Tribute Resources Inc. of London, Ont., said in a news release that it recently set up a wholly owned subsidiary, Mar Silver Birch Limited Partnership (Mar LP), and incorporated Mar Wind Corp. as the general partner to apply to the Ontario Power Authority for a Feed-In-Tariff agreement and "to ultimately develop the project" north of Wiarton.
Tribute said it has "executed options to lease lands with 35 landowners for approximately 10,000 acres on which to place the turbines."
Mar LP's applications to the OPA say it anticipates being ready to start commercial generation by the fourth quarter of 2014 "subject to the construction of a new . . . transmission line" that connects to the Hydro One grid, the company's news release said. "Mar LP intends to pursue an application to the Ontario Energy Board in 2011 for a leave to construct the new transmission line as well as the necessary routing and environmental studies."
Tribute said it has been working on the wind energy project since 2005, when it began a three-year wind resource data program. The company erected an anemometer — a device that measures the force of wind — on land east of Sky Lake that it leased from former South Bruce Peninsula mayor Carl Noble.
From the Owen Sound Sun Times with a tip o the hat to Wind Concerns Ontario.

Can we find a worse location for these industrial installations, can we perhaps place them any further from the Toronto users who consume so much of our power? Having already destroyed much of the view further south on the sunset coast now we are moving up to one of the most naturally unique and desirable tourist areas in Ontario if not Canada.

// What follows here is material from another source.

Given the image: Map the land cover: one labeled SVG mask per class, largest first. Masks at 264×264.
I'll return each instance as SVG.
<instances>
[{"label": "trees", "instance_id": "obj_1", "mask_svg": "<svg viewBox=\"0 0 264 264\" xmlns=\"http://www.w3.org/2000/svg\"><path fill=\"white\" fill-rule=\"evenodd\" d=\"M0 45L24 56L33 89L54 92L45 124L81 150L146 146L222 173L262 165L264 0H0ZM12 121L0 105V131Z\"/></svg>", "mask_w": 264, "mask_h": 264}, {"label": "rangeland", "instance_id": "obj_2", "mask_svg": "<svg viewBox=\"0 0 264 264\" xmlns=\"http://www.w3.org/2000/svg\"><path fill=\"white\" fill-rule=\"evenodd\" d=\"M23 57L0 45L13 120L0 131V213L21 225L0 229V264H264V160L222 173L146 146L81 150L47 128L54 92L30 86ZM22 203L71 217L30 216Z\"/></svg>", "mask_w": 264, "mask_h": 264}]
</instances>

The Bruce Peninsula with its large expanses of forest, fens, alvars, beaches, small lakes and wetlands is not the place for these industrial turbines. The Bruce Peninsula supports a rich diversity of plant and animal life. Some of the rarest ferns and flowers in Ontario can be found here, including the threatened dwarf lake iris and lakeside daisy. The diversity of orchids on the Bruce Peninsula is among the highest in North America: 44 species. Seven at-risk reptile and 17 at-risk bird species live here, and astounding concentrations of dozens of bird species can be found at the globally significant Cabot Head Important Bird Area during their migration. Part of the Bruce Peninsula has been classified as a UNESCO World Biosphere Reserve.